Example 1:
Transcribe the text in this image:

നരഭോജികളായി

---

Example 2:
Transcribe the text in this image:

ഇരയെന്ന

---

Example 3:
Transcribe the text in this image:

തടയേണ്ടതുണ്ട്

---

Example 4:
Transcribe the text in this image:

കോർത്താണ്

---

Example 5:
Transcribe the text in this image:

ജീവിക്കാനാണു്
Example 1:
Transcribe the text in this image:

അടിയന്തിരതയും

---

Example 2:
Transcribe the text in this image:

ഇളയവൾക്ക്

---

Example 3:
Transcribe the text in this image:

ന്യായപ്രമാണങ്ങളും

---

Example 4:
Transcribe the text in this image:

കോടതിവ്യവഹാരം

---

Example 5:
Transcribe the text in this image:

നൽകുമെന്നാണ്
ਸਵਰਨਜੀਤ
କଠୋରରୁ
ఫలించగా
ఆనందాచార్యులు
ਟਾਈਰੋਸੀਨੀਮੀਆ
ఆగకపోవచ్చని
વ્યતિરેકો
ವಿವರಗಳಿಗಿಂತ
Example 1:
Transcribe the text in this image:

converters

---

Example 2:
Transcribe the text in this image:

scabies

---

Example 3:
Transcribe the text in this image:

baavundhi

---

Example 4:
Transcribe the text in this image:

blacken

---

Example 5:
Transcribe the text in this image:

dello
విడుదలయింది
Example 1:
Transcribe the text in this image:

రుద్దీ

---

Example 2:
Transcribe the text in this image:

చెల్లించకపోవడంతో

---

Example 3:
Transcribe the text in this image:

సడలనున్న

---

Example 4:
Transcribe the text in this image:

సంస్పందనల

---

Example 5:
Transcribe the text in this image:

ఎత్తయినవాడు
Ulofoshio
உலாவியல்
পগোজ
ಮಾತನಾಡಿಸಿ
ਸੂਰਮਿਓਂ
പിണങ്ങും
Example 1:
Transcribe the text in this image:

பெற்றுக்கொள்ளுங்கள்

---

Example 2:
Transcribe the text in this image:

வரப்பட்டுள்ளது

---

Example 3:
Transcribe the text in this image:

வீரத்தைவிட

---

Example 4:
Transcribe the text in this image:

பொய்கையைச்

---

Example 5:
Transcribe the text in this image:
* * * *
Brief - Retype the material above in full, with nothing altered.

Exercise response -
Example 1:
Transcribe the text in this image:

നരഭോജികളായി

---

Example 2:
Transcribe the text in this image:

ഇരയെന്ന

---

Example 3:
Transcribe the text in this image:

തടയേണ്ടതുണ്ട്

---

Example 4:
Transcribe the text in this image:

കോർത്താണ്

---

Example 5:
Transcribe the text in this image:

ജീവിക്കാനാണു്
Example 1:
Transcribe the text in this image:

അടിയന്തിരതയും

---

Example 2:
Transcribe the text in this image:

ഇളയവൾക്ക്

---

Example 3:
Transcribe the text in this image:

ന്യായപ്രമാണങ്ങളും

---

Example 4:
Transcribe the text in this image:

കോടതിവ്യവഹാരം

---

Example 5:
Transcribe the text in this image:

നൽകുമെന്നാണ്
ਸਵਰਨਜੀਤ
କଠୋରରୁ
ఫలించగా
ఆనందాచార్యులు
ਟਾਈਰੋਸੀਨੀਮੀਆ
ఆగకపోవచ్చని
વ્યતિરેકો
ವಿವರಗಳಿಗಿಂತ
Example 1:
Transcribe the text in this image:

converters

---

Example 2:
Transcribe the text in this image:

scabies

---

Example 3:
Transcribe the text in this image:

baavundhi

---

Example 4:
Transcribe the text in this image:

blacken

---

Example 5:
Transcribe the text in this image:

dello
విడుదలయింది
Example 1:
Transcribe the text in this image:

రుద్దీ

---

Example 2:
Transcribe the text in this image:

చెల్లించకపోవడంతో

---

Example 3:
Transcribe the text in this image:

సడలనున్న

---

Example 4:
Transcribe the text in this image:

సంస్పందనల

---

Example 5:
Transcribe the text in this image:

ఎత్తయినవాడు
Ulofoshio
உலாவியல்
পগোজ
ಮಾತನಾಡಿಸಿ
ਸੂਰਮਿਓਂ
പിണങ്ങും
Example 1:
Transcribe the text in this image:

பெற்றுக்கொள்ளுங்கள்

---

Example 2:
Transcribe the text in this image:

வரப்பட்டுள்ளது

---

Example 3:
Transcribe the text in this image:

வீரத்தைவிட

---

Example 4:
Transcribe the text in this image:

பொய்கையைச்

---

Example 5:
Transcribe the text in this image:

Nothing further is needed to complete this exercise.